User:Kevin Brown/ArchiveLinks/UserStories
From MediaWiki.org
Theme: Render external links with "cache" link in MediaWiki articles.
- Render external links differently.
Done - Render external links differently based on configuration in LocalSettings.php
Done - Create a sample config that would work with www.archive.org.
Done - Create a sample config that would work with wikiwix.org.
Done - Create a sample config that would work with a local spidering system.
Done - Internationalize any UI that needs it (the word that appears in the "archive" link, anything else?)
Done, I think?
Theme: queueing links for spidering
- On article save, get external links.
Done - On article save, get external links, place into a queue.
Done - Write another program that can consume links from the queue and prints it to the screen.
Done - Ensure that another program invoked at the same time doesn't contend with the other one.
- Create a permanent blacklist for domains we don't want to spider.
Sort of done (the blacklist table is checked but there is no UI to populate it) - Ensure that any Wiki administrator can edit this blacklist.
Not done (I'm holding off on this for now, will come back to it later) - Ensure that we don't queue such links for archival.
Done
Theme: spidering a link and storing HTML.
- Expand the program above to invoke wget to spider the link.
Done (at least partially, there are still some lingering problems with meta tags not being followed and links not being rewritten properly. - Store these files in a permanent manner
Done (at least in the most basic manner, swift support has yet to be added)
Theme: linking to the stored HTML
- Create web handler for archived links stored locally.
Doing... - If the local file doesn't exist, show an interstitial page and then send users to the original URL.
- If the local file does exist, make it show a header, like Google Cache, with placeholder for content.

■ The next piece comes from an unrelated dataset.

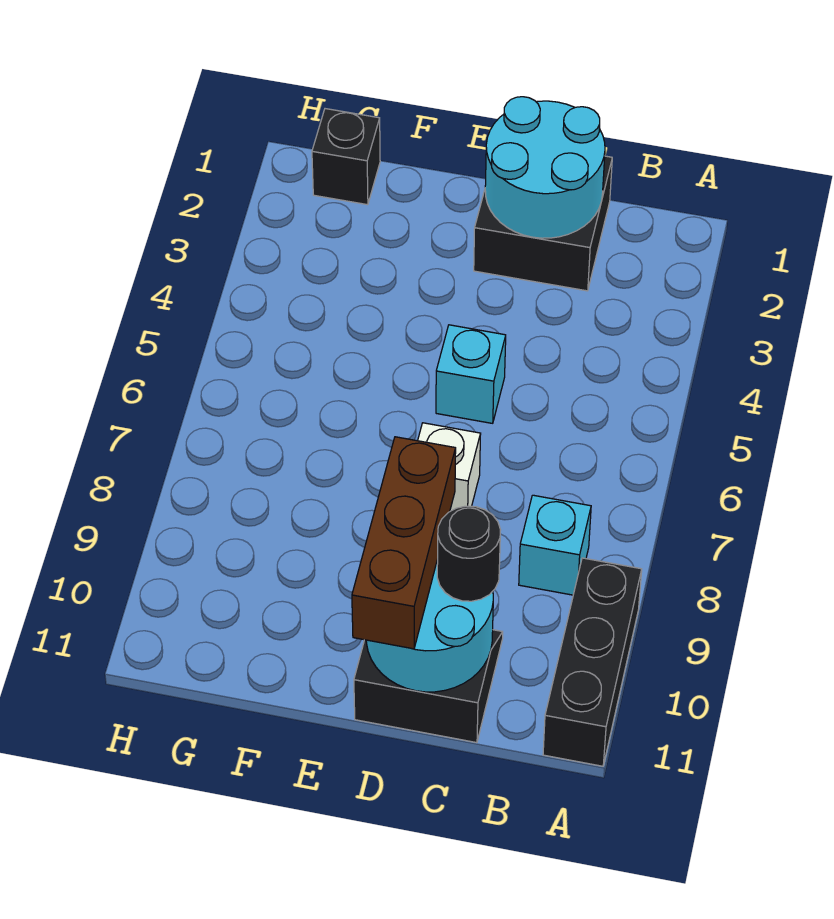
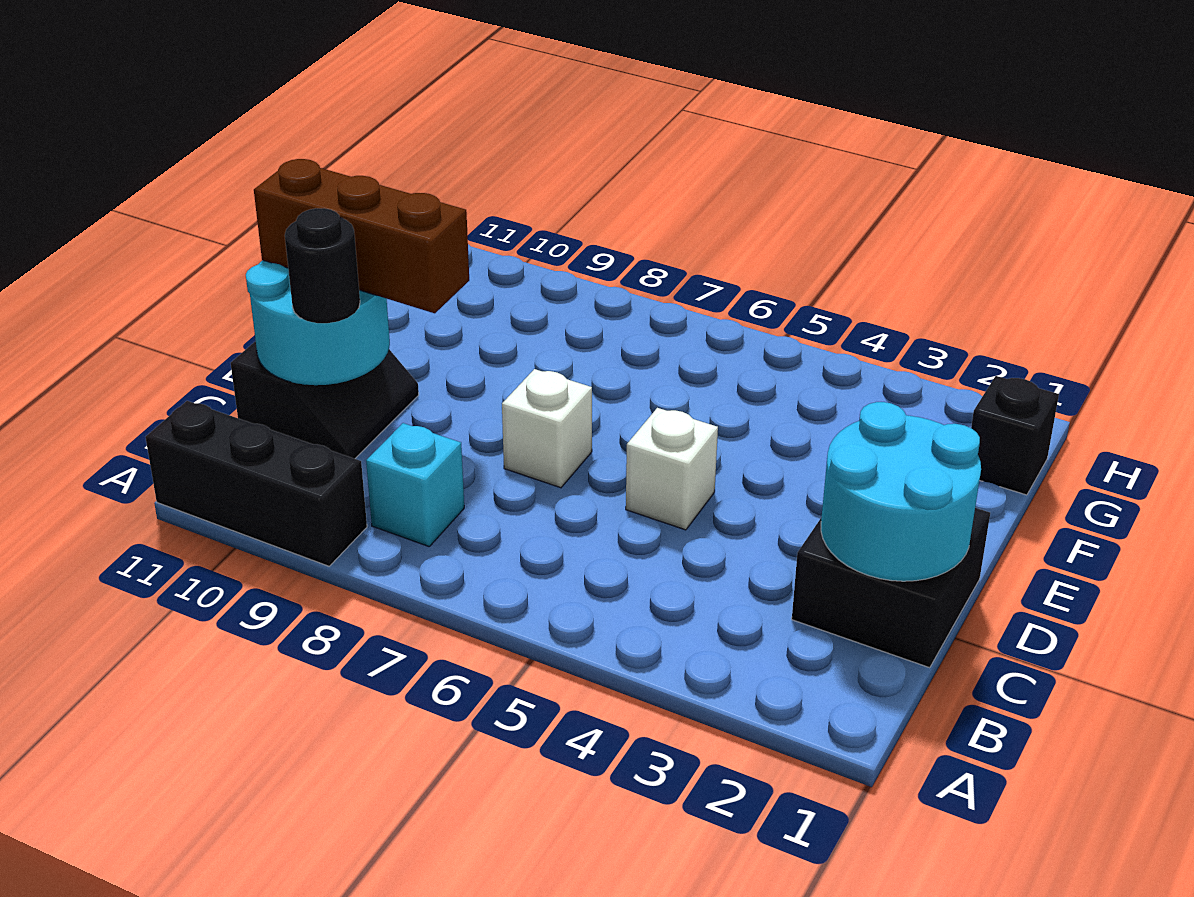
cyan 1x1 brick [436,325,506,423] -> white 1x1 brick [626,408,718,530]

- If we think the content should be there but we still can't find it, show an error message.
- Make it so the archive links within articles link to the locally archived content as described above.
Theme: feed for external archive partners
- decide on format for feed w/partner (Archive.org, etc.?)
Done
- Push from MediaWiki (hard) or Archive.org polls? (easier,)
Done They will pull via the API - What format -- RSS, ATOM, or something directly from API? http://www.mediawiki.org/wiki/API:Data_formats ?
Done Data format
- Push from MediaWiki (hard) or Archive.org polls? (easier,)
- figure out how to serve this format
Done
- make sure the job queue runs and actually inserts stuff into the queue
Done
Theme: putting it all together
- Create a way for links to be spidered automatically
- With exponential backoff, if the URL 404s
- Develop heuristics to decide if you should re-spider a link, or just use previously cached items.
- Develop heuristics to not spider & store links if determined to have malware.